Provided records -

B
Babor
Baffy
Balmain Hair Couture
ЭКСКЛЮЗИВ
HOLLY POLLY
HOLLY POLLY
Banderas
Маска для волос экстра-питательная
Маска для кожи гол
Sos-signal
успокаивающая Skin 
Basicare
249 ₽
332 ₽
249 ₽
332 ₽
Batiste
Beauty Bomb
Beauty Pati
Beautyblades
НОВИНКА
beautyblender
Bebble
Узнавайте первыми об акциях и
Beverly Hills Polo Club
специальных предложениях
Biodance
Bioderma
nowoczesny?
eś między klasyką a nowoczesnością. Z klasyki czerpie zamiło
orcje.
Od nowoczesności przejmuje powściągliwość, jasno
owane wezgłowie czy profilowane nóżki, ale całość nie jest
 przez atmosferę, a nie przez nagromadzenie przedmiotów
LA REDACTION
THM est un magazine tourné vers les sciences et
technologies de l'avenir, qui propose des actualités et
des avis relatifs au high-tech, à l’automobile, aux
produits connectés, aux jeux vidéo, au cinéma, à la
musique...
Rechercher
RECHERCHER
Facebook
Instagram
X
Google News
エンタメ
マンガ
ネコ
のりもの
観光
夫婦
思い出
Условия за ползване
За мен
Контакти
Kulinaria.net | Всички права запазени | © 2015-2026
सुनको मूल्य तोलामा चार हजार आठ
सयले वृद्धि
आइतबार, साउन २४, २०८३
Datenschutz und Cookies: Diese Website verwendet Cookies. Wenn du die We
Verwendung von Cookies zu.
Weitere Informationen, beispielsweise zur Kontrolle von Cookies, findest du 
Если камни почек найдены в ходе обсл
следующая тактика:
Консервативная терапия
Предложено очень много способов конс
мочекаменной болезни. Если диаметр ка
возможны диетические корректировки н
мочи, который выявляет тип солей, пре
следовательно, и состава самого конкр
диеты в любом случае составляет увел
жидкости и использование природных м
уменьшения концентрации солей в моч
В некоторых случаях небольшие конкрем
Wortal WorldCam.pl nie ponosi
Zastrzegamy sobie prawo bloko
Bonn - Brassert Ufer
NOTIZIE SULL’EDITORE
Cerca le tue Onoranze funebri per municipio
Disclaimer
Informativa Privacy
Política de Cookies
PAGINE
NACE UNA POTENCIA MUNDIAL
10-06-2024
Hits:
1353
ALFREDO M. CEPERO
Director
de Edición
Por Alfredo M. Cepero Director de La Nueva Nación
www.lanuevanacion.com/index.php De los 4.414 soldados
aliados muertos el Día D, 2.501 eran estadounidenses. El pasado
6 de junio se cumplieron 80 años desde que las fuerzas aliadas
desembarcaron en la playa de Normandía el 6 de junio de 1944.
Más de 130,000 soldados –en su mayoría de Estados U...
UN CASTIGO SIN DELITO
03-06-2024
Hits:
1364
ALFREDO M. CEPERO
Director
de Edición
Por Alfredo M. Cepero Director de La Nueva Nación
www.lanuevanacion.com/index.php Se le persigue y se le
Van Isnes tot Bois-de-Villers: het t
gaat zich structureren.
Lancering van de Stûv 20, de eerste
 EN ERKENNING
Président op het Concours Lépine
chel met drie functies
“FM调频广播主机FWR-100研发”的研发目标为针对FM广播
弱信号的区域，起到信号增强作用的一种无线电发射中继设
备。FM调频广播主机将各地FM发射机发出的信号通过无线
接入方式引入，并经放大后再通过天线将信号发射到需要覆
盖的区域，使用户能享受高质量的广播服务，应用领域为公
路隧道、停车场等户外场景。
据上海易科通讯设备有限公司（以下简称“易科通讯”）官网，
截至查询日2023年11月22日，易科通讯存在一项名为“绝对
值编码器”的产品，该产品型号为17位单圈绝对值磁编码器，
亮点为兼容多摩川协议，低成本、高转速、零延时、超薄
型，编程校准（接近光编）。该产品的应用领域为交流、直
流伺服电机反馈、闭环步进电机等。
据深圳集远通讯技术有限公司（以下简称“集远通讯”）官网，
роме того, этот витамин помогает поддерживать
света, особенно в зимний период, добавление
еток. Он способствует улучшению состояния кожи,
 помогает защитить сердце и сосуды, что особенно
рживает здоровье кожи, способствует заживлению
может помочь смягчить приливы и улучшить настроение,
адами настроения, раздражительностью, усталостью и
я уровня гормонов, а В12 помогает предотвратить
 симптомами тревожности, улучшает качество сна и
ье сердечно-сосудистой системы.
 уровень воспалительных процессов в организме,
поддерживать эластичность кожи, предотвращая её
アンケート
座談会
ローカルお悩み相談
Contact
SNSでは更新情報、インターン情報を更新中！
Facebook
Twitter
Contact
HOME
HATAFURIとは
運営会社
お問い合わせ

Exercise - Copy out every line of the rows above word for word, keeping their order.

Exercise result -
B
Babor
Baffy
Balmain Hair Couture
ЭКСКЛЮЗИВ
HOLLY POLLY
HOLLY POLLY
Banderas
Маска для волос экстра-питательная
Маска для кожи гол
Sos-signal
успокаивающая Skin 
Basicare
249 ₽
332 ₽
249 ₽
332 ₽
Batiste
Beauty Bomb
Beauty Pati
Beautyblades
НОВИНКА
beautyblender
Bebble
Узнавайте первыми об акциях и
Beverly Hills Polo Club
специальных предложениях
Biodance
Bioderma
nowoczesny?
eś między klasyką a nowoczesnością. Z klasyki czerpie zamiło
orcje.
Od nowoczesności przejmuje powściągliwość, jasno
owane wezgłowie czy profilowane nóżki, ale całość nie jest
 przez atmosferę, a nie przez nagromadzenie przedmiotów
LA REDACTION
THM est un magazine tourné vers les sciences et
technologies de l'avenir, qui propose des actualités et
des avis relatifs au high-tech, à l’automobile, aux
produits connectés, aux jeux vidéo, au cinéma, à la
musique...
Rechercher
RECHERCHER
Facebook
Instagram
X
Google News
エンタメ
マンガ
ネコ
のりもの
観光
夫婦
思い出
Условия за ползване
За мен
Контакти
Kulinaria.net | Всички права запазени | © 2015-2026
सुनको मूल्य तोलामा चार हजार आठ
सयले वृद्धि
आइतबार, साउन २४, २०८३
Datenschutz und Cookies: Diese Website verwendet Cookies. Wenn du die We
Verwendung von Cookies zu.
Weitere Informationen, beispielsweise zur Kontrolle von Cookies, findest du 
Если камни почек найдены в ходе обсл
следующая тактика:
Консервативная терапия
Предложено очень много способов конс
мочекаменной болезни. Если диаметр ка
возможны диетические корректировки н
мочи, который выявляет тип солей, пре
следовательно, и состава самого конкр
диеты в любом случае составляет увел
жидкости и использование природных м
уменьшения концентрации солей в моч
В некоторых случаях небольшие конкрем
Wortal WorldCam.pl nie ponosi
Zastrzegamy sobie prawo bloko
Bonn - Brassert Ufer
NOTIZIE SULL’EDITORE
Cerca le tue Onoranze funebri per municipio
Disclaimer
Informativa Privacy
Política de Cookies
PAGINE
NACE UNA POTENCIA MUNDIAL
10-06-2024
Hits:
1353
ALFREDO M. CEPERO
Director
de Edición
Por Alfredo M. Cepero Director de La Nueva Nación
www.lanuevanacion.com/index.php De los 4.414 soldados
aliados muertos el Día D, 2.501 eran estadounidenses. El pasado
6 de junio se cumplieron 80 años desde que las fuerzas aliadas
desembarcaron en la playa de Normandía el 6 de junio de 1944.
Más de 130,000 soldados –en su mayoría de Estados U...
UN CASTIGO SIN DELITO
03-06-2024
Hits:
1364
ALFREDO M. CEPERO
Director
de Edición
Por Alfredo M. Cepero Director de La Nueva Nación
www.lanuevanacion.com/index.php Se le persigue y se le
Van Isnes tot Bois-de-Villers: het t
gaat zich structureren.
Lancering van de Stûv 20, de eerste
 EN ERKENNING
Président op het Concours Lépine
chel met drie functies
“FM调频广播主机FWR-100研发”的研发目标为针对FM广播
弱信号的区域，起到信号增强作用的一种无线电发射中继设
备。FM调频广播主机将各地FM发射机发出的信号通过无线
接入方式引入，并经放大后再通过天线将信号发射到需要覆
盖的区域，使用户能享受高质量的广播服务，应用领域为公
路隧道、停车场等户外场景。
据上海易科通讯设备有限公司（以下简称“易科通讯”）官网，
截至查询日2023年11月22日，易科通讯存在一项名为“绝对
值编码器”的产品，该产品型号为17位单圈绝对值磁编码器，
亮点为兼容多摩川协议，低成本、高转速、零延时、超薄
型，编程校准（接近光编）。该产品的应用领域为交流、直
流伺服电机反馈、闭环步进电机等。
据深圳集远通讯技术有限公司（以下简称“集远通讯”）官网，
роме того, этот витамин помогает поддерживать
света, особенно в зимний период, добавление
еток. Он способствует улучшению состояния кожи,
 помогает защитить сердце и сосуды, что особенно
рживает здоровье кожи, способствует заживлению
может помочь смягчить приливы и улучшить настроение,
адами настроения, раздражительностью, усталостью и
я уровня гормонов, а В12 помогает предотвратить
 симптомами тревожности, улучшает качество сна и
ье сердечно-сосудистой системы.
 уровень воспалительных процессов в организме,
поддерживать эластичность кожи, предотвращая её
アンケート
座談会
ローカルお悩み相談
Contact
SNSでは更新情報、インターン情報を更新中！
Facebook
Twitter
Contact
HOME
HATAFURIとは
運営会社
お問い合わせ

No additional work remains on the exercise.